Architecture

stax is three programs, not one. That split exists for a single reason: sampling the kernel needs root, but you should not have to run a profiler — or your build tooling — as root. stax isolates the privilege into one small, long-lived daemon and keeps everything else unprivileged.

The three processes

component	privilege	launchd kind	socket
`staxd`	root	LaunchDaemon	`/var/run/staxd.sock`
`stax-server`	user	LaunchAgent	`$XDG_RUNTIME_DIR/stax-server.sock` or `/tmp/stax-server-$UID.sock`
`stax`	user	(CLI)	(none)

staxd — the privileged kernel owner

staxd is the only part that runs as root. On macOS it owns the private kperf / kdebug frameworks: it arms the PET sampler, attaches counters, and streams raw kernel records out over its local socket. It is installed once, by sudo stax setup, as a LaunchDaemon. Keeping it tiny and long-lived means the privileged surface is small and auditable.

After staxd is installed, stax record itself is unprivileged — it just asks staxd, over the socket, to start sampling.

stax-server — the unprivileged brain

stax-server runs as your user, as a LaunchAgent, started on login. It is where everything interesting lives:

the run registry — one active run plus the history stax list shows;
the live aggregator — folds the incoming sample stream into the flamegraph, top-N tables, and per-thread breakdowns;
the binary registry — the loaded images, symbol tables, and code bytes that turn raw addresses into names and disassembly;
three vox RPC services — the query and control surface.

Recording happens in-process: stax-server drives a per-run task that reads from staxd (macOS) or perf_event_open (Linux) and feeds the aggregator directly. There is no separate recording-driver process.

stax — the CLI

stax is the command you type. It owns no socket and holds no state. Every subcommand — record, top, flame, wait, … — opens a connection to stax-server (and, for record, to staxd), makes one or more RPC calls, prints the result, and exits. If stax-server isn't running, the CLI fails loudly rather than silently doing nothing.

How a sample travels

text

   target process
        │  (sampled by)
        ▼
   ┌─────────┐   raw kernel records    ┌──────────────┐
   │  staxd  │ ──────────────────────► │  stax-server │
   │ (root)  │   over /var/run/...     │  aggregator  │
   └─────────┘                         └──────┬───────┘
                                              │ vox RPC
                          ┌───────────────────┼───────────────────┐
                          ▼                                       ▼
                  local:// socket                          ws://127.0.0.1:8080
                   ┌──────────┐                              ┌──────────┐
                   │   stax   │                              │ browser  │
                   │   CLI    │                              │   UI     │
                   └──────────┘                              └──────────┘

stax record asks staxd to sample the target.
staxd streams raw records to stax-server, which folds them into the live aggregator.
stax (over the Unix socket) and the web UI (over the WebSocket) both query that same aggregator.

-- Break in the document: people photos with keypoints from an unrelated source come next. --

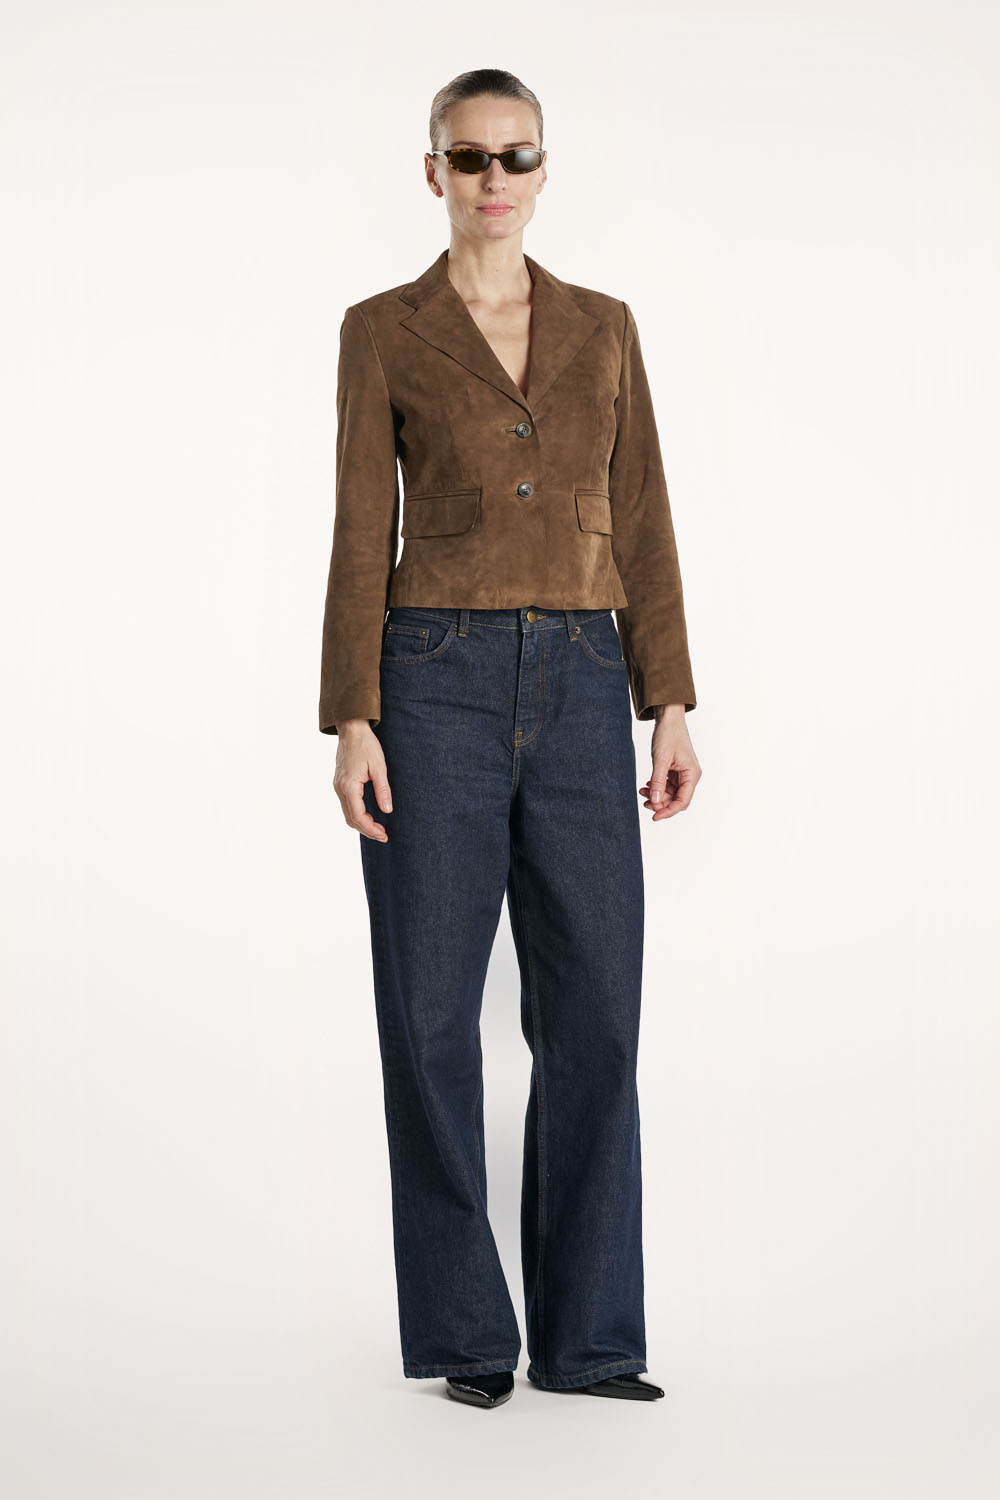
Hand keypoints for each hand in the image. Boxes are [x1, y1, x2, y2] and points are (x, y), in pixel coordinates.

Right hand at [332, 720, 391, 841]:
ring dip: (362, 823)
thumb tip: (387, 810)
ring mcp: (338, 786)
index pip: (358, 816)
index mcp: (349, 786)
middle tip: (384, 835)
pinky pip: (346, 805)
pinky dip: (357, 814)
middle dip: (367, 830)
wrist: (351, 729)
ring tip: (378, 828)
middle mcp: (340, 789)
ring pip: (347, 813)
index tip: (384, 835)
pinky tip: (369, 815)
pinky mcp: (340, 783)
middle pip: (351, 819)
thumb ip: (383, 790)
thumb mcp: (379, 766)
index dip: (371, 829)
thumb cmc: (366, 745)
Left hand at [640, 705, 701, 820]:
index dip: (668, 811)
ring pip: (670, 793)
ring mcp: (682, 773)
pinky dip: (657, 787)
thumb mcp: (660, 759)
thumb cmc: (668, 735)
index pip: (682, 801)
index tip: (654, 817)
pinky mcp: (675, 770)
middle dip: (660, 803)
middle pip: (676, 799)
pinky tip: (646, 784)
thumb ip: (657, 781)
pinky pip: (667, 785)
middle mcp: (690, 776)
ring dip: (656, 795)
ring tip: (642, 791)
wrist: (668, 719)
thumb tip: (654, 801)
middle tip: (644, 802)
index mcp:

The two clients are interchangeable: a run started from the CLI shows up in the browser, and vice versa.

The two sockets — and a TCC footnote

stax-server listens on two transports at once:

a Unix domain socket for trusted local clients (the CLI, local agents);
a WebSocket on ws://127.0.0.1:8080 for browsers.

The Unix socket deliberately lives at $XDG_RUNTIME_DIR/stax-server.sock or /tmp/stax-server-$UID.sock — outside ~/Library/Group Containers. A bare LaunchAgent or CLI that touches an app-data path triggers macOS kTCCServiceSystemPolicyAppData prompts even when it is signed by the right team. Keeping the socket out of app-container paths avoids that prompt entirely. Both paths are overridable; see Environment Variables.

Why the split is worth it

A single-process profiler that needs kernel access has to run entirely as root — including, in stax's agent-driven workflows, your editor or CI tooling. The three-process design means:

the root surface is one small daemon you install once and audit once;
stax record and every query run as you;
the daemon outlives any individual command, so backgrounding or killing a stax record invocation never loses the run.